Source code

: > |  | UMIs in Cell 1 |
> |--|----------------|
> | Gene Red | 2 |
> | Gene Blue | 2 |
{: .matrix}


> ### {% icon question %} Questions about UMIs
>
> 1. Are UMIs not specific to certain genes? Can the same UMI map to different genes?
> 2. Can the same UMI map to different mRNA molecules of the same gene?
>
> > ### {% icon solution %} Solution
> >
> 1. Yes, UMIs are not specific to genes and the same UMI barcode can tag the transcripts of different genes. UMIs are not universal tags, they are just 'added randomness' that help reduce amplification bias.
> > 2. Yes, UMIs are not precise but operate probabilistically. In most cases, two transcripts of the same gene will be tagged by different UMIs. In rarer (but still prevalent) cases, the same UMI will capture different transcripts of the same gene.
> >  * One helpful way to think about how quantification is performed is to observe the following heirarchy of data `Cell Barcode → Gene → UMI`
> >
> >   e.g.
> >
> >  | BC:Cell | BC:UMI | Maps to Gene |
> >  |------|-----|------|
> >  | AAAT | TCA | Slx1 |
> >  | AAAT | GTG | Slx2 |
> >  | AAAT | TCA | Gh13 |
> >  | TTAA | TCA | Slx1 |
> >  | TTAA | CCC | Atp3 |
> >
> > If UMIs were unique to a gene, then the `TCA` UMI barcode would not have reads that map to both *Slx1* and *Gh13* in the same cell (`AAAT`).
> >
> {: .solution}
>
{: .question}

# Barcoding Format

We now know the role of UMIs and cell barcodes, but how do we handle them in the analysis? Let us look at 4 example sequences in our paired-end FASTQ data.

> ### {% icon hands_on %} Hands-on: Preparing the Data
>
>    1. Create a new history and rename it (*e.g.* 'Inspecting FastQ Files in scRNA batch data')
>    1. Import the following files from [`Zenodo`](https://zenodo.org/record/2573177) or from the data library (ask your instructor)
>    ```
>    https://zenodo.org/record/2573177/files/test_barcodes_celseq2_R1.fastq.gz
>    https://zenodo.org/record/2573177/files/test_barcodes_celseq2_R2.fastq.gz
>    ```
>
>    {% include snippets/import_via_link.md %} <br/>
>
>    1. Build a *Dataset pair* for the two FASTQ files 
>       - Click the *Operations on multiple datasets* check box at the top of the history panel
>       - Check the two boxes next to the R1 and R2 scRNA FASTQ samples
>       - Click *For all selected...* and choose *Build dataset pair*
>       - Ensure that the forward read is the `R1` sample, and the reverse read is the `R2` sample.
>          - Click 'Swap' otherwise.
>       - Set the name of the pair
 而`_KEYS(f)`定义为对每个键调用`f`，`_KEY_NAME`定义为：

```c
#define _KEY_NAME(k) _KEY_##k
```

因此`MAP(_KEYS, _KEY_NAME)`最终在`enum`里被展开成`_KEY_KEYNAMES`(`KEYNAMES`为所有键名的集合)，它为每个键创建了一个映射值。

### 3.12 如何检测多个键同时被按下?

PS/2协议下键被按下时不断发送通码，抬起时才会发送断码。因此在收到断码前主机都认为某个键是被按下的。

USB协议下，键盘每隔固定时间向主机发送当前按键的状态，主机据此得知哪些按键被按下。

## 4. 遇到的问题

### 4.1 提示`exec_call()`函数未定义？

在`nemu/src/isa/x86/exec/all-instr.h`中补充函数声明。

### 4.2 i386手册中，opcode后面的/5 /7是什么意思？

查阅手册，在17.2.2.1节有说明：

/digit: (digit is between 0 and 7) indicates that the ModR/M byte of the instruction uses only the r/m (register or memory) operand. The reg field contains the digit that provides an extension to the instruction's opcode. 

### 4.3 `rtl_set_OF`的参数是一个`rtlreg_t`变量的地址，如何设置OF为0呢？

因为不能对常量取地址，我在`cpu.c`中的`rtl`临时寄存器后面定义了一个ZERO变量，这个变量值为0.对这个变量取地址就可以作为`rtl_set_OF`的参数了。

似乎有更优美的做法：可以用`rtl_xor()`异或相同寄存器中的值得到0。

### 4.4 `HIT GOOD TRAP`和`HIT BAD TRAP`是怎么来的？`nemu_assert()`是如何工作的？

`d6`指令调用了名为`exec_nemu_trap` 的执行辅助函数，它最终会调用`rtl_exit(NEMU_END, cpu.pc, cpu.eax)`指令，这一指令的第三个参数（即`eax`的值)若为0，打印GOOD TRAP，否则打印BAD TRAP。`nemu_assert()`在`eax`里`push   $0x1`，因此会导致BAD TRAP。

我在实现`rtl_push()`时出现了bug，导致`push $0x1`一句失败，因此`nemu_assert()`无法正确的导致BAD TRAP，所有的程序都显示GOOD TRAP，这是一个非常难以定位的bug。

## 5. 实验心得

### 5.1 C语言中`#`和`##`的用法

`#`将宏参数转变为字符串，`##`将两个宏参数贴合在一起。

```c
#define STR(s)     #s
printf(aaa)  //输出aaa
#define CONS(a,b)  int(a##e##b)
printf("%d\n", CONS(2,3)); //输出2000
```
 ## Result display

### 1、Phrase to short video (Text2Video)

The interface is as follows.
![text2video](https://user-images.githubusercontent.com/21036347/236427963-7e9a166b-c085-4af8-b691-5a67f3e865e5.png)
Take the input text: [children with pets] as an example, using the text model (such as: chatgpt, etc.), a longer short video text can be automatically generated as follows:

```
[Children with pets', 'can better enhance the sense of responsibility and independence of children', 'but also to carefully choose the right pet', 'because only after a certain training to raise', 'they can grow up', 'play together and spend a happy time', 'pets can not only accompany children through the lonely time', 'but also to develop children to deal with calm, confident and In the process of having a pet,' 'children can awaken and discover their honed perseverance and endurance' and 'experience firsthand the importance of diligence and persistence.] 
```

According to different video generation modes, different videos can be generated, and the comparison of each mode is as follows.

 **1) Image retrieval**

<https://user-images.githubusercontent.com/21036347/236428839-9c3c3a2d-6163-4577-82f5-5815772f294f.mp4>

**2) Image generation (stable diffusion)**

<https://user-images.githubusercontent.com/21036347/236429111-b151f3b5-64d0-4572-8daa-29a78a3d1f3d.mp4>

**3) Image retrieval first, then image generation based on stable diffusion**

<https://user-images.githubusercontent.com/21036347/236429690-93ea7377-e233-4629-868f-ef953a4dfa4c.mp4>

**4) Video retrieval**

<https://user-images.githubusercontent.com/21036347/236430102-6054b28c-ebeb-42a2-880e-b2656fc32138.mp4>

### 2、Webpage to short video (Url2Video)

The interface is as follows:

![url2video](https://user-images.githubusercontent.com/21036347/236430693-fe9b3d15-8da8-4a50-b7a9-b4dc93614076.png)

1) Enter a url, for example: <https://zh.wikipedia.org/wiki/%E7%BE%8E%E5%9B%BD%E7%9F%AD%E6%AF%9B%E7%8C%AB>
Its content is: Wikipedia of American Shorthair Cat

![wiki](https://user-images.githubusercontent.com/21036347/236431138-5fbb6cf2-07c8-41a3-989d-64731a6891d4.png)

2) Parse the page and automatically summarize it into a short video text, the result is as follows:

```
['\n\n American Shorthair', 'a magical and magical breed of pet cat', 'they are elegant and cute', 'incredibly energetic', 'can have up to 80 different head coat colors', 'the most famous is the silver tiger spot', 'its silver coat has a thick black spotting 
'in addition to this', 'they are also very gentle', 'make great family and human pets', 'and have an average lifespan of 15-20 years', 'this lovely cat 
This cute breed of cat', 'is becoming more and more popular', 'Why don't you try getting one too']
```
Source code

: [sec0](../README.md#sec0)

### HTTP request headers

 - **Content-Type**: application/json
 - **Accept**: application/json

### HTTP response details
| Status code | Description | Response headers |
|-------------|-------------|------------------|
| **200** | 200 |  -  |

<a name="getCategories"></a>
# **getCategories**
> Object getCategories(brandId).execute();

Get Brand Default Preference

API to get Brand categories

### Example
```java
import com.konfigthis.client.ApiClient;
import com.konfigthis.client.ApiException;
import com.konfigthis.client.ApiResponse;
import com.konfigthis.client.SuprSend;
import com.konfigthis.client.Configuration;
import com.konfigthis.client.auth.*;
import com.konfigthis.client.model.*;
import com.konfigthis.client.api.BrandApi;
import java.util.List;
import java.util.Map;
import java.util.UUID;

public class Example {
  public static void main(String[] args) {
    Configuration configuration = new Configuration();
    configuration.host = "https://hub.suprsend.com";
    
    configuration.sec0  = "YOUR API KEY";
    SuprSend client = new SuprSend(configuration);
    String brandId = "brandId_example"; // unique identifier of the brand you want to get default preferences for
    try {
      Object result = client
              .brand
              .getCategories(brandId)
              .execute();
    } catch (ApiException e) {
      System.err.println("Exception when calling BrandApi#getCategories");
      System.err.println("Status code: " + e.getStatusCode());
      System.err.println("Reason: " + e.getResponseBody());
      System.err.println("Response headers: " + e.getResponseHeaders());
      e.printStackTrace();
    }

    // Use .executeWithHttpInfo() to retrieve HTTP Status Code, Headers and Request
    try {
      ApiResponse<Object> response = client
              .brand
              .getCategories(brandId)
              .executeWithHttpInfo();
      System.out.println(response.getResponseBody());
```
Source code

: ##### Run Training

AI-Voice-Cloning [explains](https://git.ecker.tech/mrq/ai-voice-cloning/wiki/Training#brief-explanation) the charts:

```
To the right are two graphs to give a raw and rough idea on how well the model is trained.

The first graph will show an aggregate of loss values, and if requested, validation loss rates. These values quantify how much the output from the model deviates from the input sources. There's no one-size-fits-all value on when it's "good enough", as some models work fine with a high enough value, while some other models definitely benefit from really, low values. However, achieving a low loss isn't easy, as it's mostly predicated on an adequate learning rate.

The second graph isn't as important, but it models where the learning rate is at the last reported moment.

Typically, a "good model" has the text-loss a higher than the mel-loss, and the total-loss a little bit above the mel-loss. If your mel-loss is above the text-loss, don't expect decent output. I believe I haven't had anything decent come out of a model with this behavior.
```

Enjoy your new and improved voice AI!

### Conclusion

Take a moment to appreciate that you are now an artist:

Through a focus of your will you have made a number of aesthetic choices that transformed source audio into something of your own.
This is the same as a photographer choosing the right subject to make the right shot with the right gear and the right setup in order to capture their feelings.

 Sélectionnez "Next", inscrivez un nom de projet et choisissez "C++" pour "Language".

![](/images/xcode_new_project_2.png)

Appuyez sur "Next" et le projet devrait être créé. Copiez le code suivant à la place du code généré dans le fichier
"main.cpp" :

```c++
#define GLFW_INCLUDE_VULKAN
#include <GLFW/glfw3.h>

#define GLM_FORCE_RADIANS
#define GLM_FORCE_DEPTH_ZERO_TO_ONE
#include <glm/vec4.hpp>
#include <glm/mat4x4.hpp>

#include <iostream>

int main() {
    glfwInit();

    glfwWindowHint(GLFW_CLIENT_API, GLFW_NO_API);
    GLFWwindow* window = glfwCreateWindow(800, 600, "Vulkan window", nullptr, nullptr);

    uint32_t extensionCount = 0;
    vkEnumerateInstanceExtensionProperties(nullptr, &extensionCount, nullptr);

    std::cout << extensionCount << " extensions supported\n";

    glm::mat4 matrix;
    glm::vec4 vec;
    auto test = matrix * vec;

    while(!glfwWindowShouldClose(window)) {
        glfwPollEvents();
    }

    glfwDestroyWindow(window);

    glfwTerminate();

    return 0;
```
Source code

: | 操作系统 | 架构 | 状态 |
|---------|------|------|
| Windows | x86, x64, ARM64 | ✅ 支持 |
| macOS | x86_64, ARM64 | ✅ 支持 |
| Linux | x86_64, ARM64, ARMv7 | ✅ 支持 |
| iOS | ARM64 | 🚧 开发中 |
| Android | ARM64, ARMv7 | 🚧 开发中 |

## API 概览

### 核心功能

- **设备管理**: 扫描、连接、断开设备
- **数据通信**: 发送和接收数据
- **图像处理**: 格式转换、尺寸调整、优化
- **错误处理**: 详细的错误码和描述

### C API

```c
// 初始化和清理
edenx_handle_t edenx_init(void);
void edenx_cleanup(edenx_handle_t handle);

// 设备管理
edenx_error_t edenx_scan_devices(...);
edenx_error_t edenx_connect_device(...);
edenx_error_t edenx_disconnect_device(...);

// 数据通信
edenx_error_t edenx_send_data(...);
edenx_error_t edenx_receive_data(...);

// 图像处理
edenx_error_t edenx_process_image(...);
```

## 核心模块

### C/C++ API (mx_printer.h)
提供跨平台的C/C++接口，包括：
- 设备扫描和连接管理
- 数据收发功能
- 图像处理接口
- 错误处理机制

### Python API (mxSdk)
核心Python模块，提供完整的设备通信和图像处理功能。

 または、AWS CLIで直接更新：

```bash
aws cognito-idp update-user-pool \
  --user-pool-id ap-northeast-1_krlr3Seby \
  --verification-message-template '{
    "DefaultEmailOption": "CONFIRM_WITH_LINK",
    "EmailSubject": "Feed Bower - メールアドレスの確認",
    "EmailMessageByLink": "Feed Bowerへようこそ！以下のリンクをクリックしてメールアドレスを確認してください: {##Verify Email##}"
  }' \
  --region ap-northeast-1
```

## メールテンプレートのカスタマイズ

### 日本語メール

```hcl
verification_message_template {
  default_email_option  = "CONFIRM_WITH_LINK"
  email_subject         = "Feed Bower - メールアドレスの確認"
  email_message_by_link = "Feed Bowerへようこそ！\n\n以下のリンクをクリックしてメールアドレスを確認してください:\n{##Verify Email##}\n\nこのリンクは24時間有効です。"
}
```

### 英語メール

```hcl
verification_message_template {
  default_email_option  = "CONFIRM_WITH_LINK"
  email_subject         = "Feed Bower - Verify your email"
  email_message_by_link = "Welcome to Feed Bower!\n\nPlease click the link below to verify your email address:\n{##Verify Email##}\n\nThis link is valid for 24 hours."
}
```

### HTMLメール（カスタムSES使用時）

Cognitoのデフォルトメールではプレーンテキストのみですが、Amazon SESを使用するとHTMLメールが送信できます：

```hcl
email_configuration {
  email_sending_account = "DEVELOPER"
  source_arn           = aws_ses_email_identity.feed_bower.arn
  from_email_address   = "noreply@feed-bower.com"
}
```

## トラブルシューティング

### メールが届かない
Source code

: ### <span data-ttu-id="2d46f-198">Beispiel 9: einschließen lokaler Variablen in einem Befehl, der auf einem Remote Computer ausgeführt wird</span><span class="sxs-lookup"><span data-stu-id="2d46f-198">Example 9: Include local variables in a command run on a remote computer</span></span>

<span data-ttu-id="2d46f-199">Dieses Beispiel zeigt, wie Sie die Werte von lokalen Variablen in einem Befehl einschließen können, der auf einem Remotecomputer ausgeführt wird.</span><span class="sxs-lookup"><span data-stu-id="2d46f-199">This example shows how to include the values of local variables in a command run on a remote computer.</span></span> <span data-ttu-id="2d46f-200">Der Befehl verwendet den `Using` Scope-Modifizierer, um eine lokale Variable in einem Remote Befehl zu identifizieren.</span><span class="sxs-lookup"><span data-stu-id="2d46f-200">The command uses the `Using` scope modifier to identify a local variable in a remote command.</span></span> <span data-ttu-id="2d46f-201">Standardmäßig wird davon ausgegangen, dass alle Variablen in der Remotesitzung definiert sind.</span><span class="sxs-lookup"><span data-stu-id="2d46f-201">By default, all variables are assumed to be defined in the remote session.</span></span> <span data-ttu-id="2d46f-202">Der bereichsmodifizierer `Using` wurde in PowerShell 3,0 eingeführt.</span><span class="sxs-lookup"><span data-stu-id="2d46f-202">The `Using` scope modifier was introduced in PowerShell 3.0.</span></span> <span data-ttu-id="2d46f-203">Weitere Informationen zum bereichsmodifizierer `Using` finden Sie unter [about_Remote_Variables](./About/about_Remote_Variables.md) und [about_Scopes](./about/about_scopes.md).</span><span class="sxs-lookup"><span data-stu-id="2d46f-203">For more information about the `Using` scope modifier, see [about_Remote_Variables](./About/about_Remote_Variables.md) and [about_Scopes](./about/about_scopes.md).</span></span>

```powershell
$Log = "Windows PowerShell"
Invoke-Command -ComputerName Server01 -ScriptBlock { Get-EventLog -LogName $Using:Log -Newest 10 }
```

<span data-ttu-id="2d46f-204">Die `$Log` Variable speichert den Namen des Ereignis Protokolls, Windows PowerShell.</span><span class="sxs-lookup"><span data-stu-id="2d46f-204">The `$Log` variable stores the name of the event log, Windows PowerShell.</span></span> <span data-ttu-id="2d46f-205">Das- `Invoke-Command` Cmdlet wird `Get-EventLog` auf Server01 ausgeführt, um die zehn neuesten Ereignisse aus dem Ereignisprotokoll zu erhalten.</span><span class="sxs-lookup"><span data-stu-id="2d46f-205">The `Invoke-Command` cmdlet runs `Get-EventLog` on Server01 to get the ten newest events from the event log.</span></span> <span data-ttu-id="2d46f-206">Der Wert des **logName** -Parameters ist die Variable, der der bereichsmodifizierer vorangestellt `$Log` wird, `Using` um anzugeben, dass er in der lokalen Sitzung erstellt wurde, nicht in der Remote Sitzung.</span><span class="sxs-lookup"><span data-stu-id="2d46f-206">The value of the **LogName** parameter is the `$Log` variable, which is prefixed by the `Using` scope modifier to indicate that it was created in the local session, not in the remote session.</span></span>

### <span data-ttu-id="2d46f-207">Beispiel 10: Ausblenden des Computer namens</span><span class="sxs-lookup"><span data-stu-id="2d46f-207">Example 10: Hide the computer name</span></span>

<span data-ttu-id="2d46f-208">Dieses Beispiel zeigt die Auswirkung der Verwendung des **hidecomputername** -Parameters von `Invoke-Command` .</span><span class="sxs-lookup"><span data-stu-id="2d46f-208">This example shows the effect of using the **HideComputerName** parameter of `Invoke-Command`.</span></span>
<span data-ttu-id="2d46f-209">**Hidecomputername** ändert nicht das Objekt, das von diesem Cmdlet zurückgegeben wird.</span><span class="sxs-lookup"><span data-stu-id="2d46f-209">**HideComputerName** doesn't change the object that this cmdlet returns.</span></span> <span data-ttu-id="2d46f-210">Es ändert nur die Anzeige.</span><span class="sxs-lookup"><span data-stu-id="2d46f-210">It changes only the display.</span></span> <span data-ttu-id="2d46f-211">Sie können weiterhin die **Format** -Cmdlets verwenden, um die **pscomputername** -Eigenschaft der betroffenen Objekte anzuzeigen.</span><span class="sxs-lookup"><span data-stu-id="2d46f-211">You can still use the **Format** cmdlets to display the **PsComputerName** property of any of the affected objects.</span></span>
----
- **Your task**:
Of the lines above, output exactly those from the line bearing "Enjoy your new and improved voice AI!" through the line bearing "This is the", inclusive.

- **Task output**:
Enjoy your new and improved voice AI!

### Conclusion

Take a moment to appreciate that you are now an artist:

Through a focus of your will you have made a number of aesthetic choices that transformed source audio into something of your own.
This is the same as a photographer choosing the right subject to make the right shot with the right gear and the right setup in order to capture their feelings.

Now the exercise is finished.